A violência brasileira gera gastos bilionários para o Sistema Único de Saúde (SUS). A constatação está em um estudo do Fórum Brasileiro de Segurança Pública, divulgado nesta semana, que apontou que a despesa com os atendimentos frutos da violência chegou a R$ 5,4 bilhões no ano de 2013.
Foram considerados os gastos com homicídios, latrocínios, lesões corporais e acidentes de trânsito. São Paulo lidera o ranking de despesas, com R$ 1,4 bilhão, seguido por Minas Gerais, com R$ 590 milhões.
Os valores foram atualizados pelo fórum com base no Índice Nacional de Preços ao Consumidor Amplo (IPCA) de 2015. Eles mostram que o aumento dos crimes nos últimos anos tem onerado muito a saúde pública.
Em apenas dez anos, de 2004 a 2013, os gastos do setor da saúde com essas causas externas, não relacionadas a doenças ou ao envelhecimento da população, cresceram mais de 130%, saltando de R$ 2,2 bilhões para os atuais R$ 5,4 bilhões.

De acordo com o sociólogo e vice-presidente do Fórum Brasileiro de Segurança Pública, Renato Sérgio de Lima, há uma tendência de aumento e esse valor poderia ser revertido no combate a várias doenças, como a dengue.
Juntos, São Paulo e de Minas Gerais representam cerca de 40% dessas despesas. Para Renato Lima, esses altos índices estão ligados à concentração demográfica.

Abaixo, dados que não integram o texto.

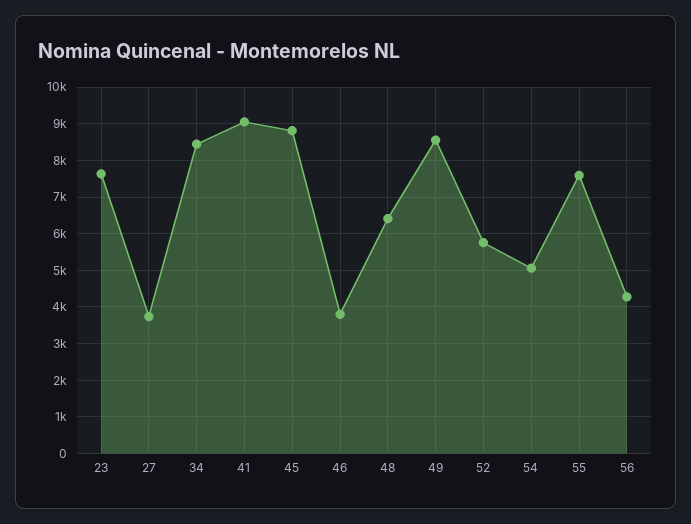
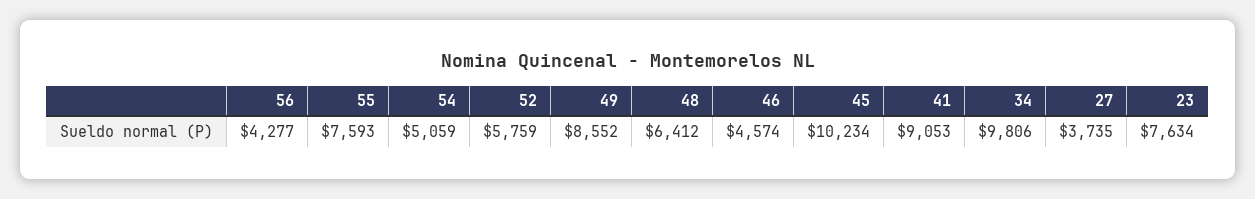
34: 8400 -> 9806
45: 8800 -> 10234
46: 3800 -> 4574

“São dois Estados que reúnem todas as questões urbanas e fundiárias do país. Eles são grandes e concentram problemas sérios em relação ao aumento da violência”, afirma o sociólogo.
Ainda de acordo com os dados, em Minas, diferentemente do que ocorre em São Paulo, os homicídios são o que geram mais custos para a saúde. Já no caso dos paulistas, são os acidentes de trânsito.
Para que haja uma redução nos gastos do SUS com casos de violência, é preciso enfrentar as causas. Essa é a opinião de Renato Lima, sociólogo e vice-presidente do Fórum Brasileiro de Segurança Pública. “É preciso criar programas de prevenção, aumentar a capacidade de investigação e aproximar a população para que confiem nas instituições. Além disso, também é preciso que a Justiça seja mais célere”, analisa.
Para o especialista, é muito importante pensar nessas medidas em conjunto. “É preciso uma conversa e a construção de políticas articuladas”.